- _Passage for review_
>>>
Nuwara Eliya, shrouded in the mists of the central highlands, is a mesmerizing region that is far removed from everything you know about Sri Lanka. Read on as we list the best natural attractions


Horton Plains

One of the most dramatic sights in the region, Horton Plains, is almost hauntingly beautiful grassland complete with rolling plains and a delicate eco-system. Roughly around two thousand meters above sea level, the pristine park extends over an area of over three thousand hectares. It also houses the tallest accessible mountain in the country – the mountain stands at two thousand three hundred meters - which makes for a great trek for anyone interested. On the opposite side you will come across sites such as the famed Baker's Falls where if you are lucky, you get to see the elusive purple faced monkey. Trek a bit further and you will come to World's End, a steep escarpment that has an almost vertical drop of eight hundred and eighty meters! Being a major attraction, most hotels in Nuwara Eliya Sri Lanka, the likes of Amaya Langdale are accustomed to organizing tours of the park.


Gregory Lake

An iconic attraction in the town, Gregory Lake regularly brings throngs of visitors to its banks. Built back in the nineteenth century, the lake is a beehive of activity. The lake is the stage for many water sports such as jet skiing while boat rides and paddle boats are easy to find too. Out of the water, the banks regularly host carnivals and bands play live music that adds to the festive atmosphere around. Pony rides and other fun activities are on the menu too.


Haggala Botanical Garden

The second largest botanical garden in the country, the Haggala Botanical Garden was once a tea plantation that was converted into a garden during the nineteenth century. Famous for their abundance of beautiful flowers, especially the roses and orchids, the gardens have more than ten thousand species of plants and flowers. The best time to visit the Haggala Botanical Garden is between April and August as this is when the flowers bloom. Perched at five thousand four hundred feet above sea level, the garden also holds another significant record. It is considered to be the botanical garden situated at the highest elevation in the world.


Queen Victoria Park

Named in honour of Queen Victoria, this park is another symbol of the British occupation during the nineteenth century. A unique factor about the park is that over ninety percent of the trees and plants present in the park are not endemic to the country and cannot be found elsewhere in Sri Lanka. Spread over twenty seven acres, the ample amount of trees present have helped create a habitat for birds, many of them rare and hard to find. Birds include Indian Blue Robins, Pled Thrushes and Kashmir Flycatchers. And if Queen Victoria Park didn't sound magical enough, a short walk into a park will reveal a river running through it!
<<<
- _Directions_
Answer from the Nuwara Eliya attractions text:
1. How tall is the tallest accessible mountain in the country, which Horton Plains houses?
2. Which water sport is named as taking place on Gregory Lake?
3. Between which months is the best time to visit the Haggala Botanical Garden?

- _Source material_
>>>
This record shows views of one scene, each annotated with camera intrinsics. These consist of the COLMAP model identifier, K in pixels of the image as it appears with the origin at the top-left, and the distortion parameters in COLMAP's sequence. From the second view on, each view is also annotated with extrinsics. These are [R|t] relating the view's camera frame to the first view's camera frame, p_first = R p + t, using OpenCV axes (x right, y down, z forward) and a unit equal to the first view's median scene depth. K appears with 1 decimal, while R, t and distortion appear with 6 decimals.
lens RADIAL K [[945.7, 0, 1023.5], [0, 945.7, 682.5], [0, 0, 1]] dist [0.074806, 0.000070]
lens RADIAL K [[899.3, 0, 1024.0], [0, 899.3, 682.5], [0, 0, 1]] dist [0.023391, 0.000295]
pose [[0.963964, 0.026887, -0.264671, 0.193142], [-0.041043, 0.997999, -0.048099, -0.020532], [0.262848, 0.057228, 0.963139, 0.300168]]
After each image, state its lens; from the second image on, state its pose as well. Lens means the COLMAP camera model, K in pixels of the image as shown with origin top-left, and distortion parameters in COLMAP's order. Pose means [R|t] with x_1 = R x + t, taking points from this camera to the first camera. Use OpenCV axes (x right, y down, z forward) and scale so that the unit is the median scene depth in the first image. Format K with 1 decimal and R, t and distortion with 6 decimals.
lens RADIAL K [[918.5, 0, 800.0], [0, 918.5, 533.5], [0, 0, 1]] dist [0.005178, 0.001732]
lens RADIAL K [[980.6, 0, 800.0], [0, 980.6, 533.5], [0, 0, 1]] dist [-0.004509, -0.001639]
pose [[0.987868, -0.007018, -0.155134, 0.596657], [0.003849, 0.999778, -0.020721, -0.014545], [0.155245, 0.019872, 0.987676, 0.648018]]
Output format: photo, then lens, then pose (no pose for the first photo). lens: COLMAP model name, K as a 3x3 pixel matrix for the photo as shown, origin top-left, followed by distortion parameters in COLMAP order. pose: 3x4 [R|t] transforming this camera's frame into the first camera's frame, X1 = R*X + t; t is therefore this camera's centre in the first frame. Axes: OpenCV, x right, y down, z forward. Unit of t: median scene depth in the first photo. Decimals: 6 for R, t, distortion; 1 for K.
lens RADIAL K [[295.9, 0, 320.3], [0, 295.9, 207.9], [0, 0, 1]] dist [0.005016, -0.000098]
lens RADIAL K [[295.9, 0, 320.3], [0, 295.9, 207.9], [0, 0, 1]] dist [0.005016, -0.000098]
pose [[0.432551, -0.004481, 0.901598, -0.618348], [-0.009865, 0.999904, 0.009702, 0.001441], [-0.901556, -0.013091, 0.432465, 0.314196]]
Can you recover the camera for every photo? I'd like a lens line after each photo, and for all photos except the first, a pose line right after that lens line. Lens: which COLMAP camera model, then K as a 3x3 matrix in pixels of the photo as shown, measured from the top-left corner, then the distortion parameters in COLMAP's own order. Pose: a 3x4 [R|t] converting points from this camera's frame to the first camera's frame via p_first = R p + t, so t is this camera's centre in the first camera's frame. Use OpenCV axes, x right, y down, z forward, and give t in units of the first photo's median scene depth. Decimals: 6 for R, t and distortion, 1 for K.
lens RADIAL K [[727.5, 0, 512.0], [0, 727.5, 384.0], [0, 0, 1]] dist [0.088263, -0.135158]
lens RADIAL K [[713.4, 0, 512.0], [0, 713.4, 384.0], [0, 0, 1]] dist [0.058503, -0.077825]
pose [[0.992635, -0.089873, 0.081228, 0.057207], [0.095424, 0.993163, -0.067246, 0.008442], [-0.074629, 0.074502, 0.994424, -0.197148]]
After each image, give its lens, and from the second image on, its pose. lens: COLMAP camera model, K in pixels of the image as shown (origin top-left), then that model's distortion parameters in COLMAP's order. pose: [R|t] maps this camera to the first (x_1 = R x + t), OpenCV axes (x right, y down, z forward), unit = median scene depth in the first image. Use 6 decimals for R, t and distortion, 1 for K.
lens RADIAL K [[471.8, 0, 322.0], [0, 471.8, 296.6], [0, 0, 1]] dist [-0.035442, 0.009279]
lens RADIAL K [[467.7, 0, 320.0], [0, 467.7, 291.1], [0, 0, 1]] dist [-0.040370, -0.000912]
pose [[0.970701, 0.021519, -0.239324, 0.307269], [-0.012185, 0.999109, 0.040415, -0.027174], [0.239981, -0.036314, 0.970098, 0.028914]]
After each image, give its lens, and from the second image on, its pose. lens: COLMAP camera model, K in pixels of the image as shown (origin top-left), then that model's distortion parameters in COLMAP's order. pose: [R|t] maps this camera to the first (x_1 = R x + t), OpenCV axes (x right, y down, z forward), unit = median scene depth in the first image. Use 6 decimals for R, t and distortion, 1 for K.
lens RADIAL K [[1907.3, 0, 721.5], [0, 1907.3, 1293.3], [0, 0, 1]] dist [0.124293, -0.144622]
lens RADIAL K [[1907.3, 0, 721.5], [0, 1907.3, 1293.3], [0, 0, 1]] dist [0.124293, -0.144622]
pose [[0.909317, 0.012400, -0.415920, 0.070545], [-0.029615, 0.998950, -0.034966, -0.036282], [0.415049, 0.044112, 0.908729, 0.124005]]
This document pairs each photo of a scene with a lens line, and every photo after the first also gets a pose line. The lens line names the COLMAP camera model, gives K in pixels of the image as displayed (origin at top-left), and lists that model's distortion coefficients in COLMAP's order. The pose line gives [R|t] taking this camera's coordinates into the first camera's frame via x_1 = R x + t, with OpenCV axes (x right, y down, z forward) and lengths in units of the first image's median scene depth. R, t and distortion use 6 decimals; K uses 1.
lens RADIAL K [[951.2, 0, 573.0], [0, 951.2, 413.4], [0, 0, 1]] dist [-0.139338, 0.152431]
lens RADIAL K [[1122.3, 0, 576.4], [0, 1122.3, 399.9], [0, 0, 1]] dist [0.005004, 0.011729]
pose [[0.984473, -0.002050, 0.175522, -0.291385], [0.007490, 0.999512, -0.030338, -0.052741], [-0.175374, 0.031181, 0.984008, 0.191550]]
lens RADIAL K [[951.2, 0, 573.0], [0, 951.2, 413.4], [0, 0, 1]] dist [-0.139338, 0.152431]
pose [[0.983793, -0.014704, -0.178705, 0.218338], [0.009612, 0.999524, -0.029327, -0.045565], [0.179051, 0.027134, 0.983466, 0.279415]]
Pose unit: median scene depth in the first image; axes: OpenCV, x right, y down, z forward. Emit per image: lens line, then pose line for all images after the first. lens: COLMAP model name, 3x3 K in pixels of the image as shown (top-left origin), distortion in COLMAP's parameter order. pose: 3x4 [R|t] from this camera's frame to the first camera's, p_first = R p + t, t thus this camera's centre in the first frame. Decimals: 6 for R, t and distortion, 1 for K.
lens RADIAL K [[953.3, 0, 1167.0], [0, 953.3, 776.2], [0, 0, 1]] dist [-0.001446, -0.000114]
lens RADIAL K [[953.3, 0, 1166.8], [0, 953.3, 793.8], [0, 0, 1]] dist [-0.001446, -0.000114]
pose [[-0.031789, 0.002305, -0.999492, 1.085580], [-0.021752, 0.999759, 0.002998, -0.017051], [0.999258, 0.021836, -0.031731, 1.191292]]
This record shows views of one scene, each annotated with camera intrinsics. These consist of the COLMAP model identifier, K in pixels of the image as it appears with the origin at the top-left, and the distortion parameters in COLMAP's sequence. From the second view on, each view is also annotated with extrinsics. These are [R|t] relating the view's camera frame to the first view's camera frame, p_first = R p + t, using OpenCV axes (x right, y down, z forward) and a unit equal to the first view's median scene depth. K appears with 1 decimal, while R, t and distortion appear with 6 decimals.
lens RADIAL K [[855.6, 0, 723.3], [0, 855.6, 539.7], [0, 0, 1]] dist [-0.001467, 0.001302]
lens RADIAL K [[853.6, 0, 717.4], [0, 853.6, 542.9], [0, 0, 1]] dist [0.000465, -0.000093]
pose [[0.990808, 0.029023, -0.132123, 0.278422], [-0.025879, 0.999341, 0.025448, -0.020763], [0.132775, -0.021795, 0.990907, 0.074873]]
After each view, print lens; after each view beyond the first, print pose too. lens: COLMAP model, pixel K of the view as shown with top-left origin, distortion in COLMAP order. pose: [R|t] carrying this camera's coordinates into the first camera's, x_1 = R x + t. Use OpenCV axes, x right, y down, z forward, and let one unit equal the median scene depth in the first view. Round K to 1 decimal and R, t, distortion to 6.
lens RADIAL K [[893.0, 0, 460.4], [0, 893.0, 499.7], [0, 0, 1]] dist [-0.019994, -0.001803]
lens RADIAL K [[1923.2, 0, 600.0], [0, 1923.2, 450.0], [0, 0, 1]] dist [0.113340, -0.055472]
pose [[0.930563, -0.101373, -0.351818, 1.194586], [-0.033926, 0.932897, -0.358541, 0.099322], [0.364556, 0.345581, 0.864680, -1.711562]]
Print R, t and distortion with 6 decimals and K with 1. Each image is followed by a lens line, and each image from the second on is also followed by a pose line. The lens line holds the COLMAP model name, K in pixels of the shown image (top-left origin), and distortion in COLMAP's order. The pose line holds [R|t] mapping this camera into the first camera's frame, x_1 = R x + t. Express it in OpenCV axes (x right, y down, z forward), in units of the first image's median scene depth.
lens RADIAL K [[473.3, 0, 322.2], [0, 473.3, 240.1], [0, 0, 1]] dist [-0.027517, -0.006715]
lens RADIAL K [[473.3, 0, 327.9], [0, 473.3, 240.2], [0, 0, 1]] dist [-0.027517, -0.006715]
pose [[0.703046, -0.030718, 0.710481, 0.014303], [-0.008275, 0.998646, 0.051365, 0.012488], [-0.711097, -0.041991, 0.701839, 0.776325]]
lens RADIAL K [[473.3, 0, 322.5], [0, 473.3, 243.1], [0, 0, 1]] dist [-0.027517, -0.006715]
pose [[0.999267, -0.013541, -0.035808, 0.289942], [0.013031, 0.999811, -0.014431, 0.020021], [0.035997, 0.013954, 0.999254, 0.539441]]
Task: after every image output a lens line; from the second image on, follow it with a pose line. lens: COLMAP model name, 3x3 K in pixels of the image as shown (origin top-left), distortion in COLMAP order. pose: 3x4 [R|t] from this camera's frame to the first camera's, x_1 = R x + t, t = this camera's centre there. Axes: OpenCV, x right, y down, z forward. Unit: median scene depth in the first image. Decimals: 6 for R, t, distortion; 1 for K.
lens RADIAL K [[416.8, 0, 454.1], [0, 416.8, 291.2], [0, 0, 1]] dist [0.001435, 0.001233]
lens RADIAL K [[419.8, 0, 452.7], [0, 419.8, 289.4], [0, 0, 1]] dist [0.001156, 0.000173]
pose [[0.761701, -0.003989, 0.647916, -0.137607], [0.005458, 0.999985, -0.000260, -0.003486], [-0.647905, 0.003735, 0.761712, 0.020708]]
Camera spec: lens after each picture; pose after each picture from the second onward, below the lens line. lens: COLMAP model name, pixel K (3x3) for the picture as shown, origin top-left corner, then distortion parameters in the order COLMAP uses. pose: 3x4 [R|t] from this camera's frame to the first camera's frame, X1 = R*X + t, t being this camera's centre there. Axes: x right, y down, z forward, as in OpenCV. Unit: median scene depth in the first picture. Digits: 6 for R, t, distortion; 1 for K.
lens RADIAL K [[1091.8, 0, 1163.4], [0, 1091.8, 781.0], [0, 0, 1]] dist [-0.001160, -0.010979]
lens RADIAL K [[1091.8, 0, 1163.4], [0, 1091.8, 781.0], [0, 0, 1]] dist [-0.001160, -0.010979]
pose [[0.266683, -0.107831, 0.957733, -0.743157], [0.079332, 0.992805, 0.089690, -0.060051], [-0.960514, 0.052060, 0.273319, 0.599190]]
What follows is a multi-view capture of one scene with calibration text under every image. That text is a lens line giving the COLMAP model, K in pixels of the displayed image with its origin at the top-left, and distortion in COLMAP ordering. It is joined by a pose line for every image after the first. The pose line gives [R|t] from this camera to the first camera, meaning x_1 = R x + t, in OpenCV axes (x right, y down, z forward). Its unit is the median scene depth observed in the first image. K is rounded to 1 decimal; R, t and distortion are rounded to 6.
<<<
- _Your response_
1. Two thousand three hundred meters.
2. Jet skiing.
3. Between April and August.